问题
Using six-bit one's and two's complement representation I am trying to solve the following problem:
12 - 7
Now, i take 12 in binary and 7 in binary first.
12 = 001100 - 6 bit
7 = 000111 - 6 bit
Then, would I then flip the bit for two's complement and add one?
12 = 110011 ones complement
+ 1
-------
001101
7 = 111000 ones complement
+ 1
---------
111001
then, add those two complement together
001101
+111001
-------
1000110 = overflow? discard the last digit? If so I get 5
Now, if I have a number like
-15 + 2
I would then add a sign magnitude on the MSB if it's a zero?
like:
-15 = 001111 6 bit
Would I add a 1 at the end here before I flip the bits?
= 101111
回答1:
Using two's complement to represent negative values has the benefit that subtraction and addition are the same. In your case, you can think of 12 - 7 as 12 + (-7). Hence you only need to find the two's complement representation of -7 and add it to +12:
12 001100
-7 111001 -- to get this, invert all bits of 7 (000111) and add 1
----------
5 1000101
Then discard the carry (indicates overflow), and you have your result: 000101 which equals to 5 as expected.
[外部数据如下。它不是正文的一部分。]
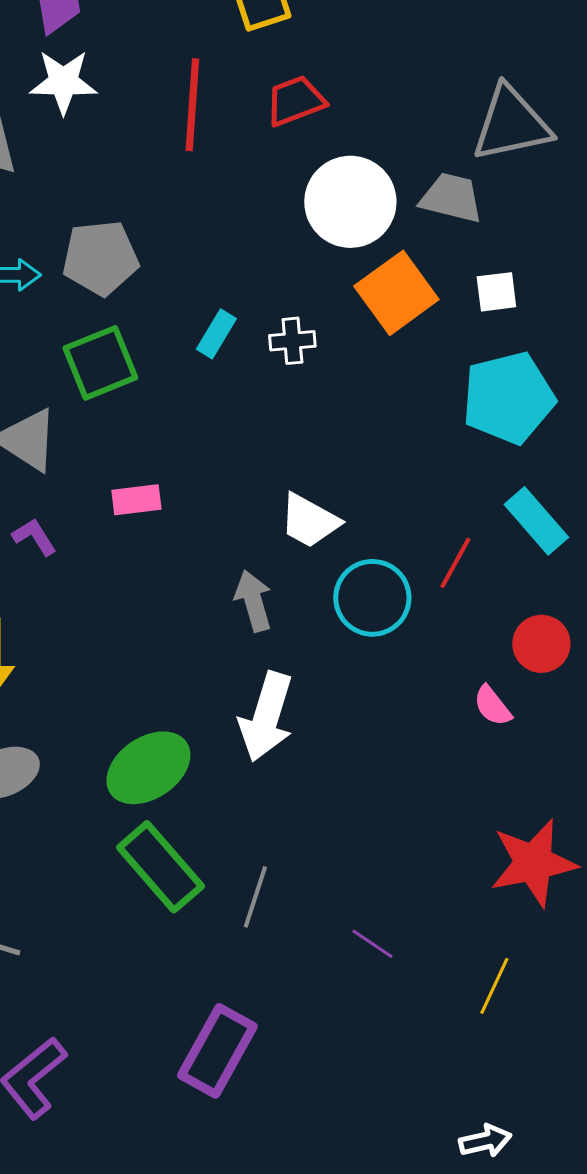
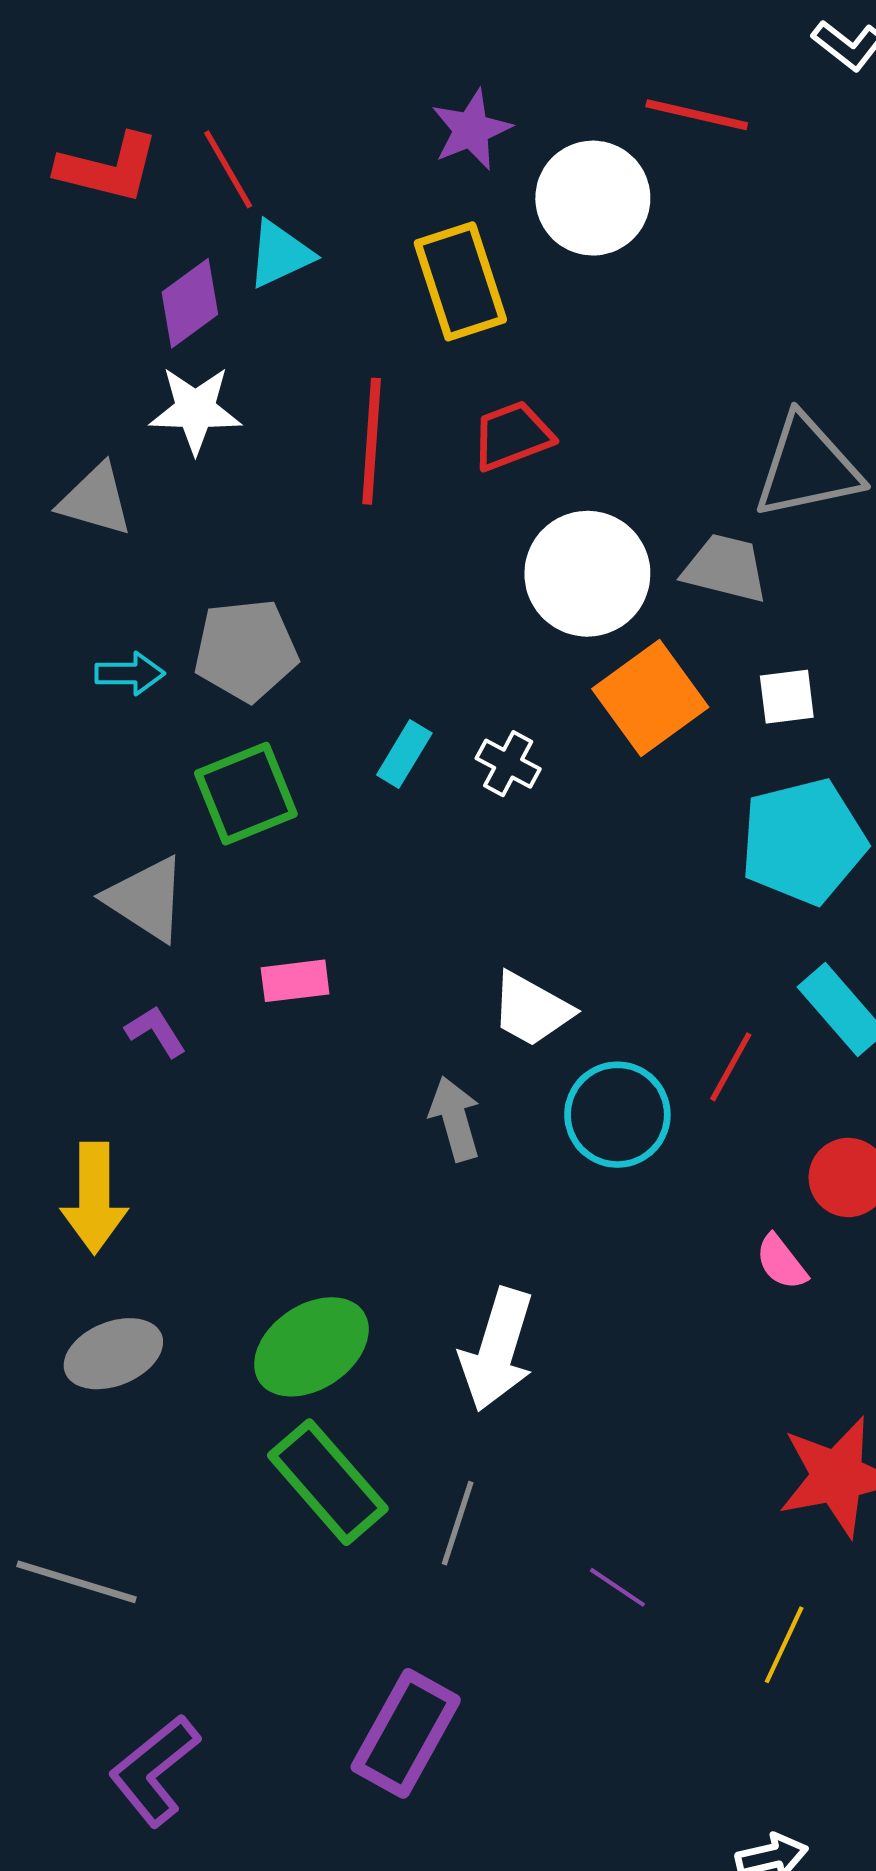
white cross: (292, 341) -> (508, 764), turned 33
white arrow: (266, 717) -> (497, 1350), moved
For your example of -15 + 2, simply follow the same procedure to get the two's complement representation of -15:
15 001111
110000 -- inverted bits
110001 -- add 1
Now do the addition as usual:
-15 110001
2 000010
-----------
res 110011
To see that res indeed equals -13, you can see that it is negative (MSB set). For the magnitude, convert to positive (invert bits, add 1):
res 110011
001100 -- inverted bits
001101 -- add 1
Hence the magnitude is 13 as expected.
回答2:
No. The algorithm for two's complement doesn't change based on where the negative value is.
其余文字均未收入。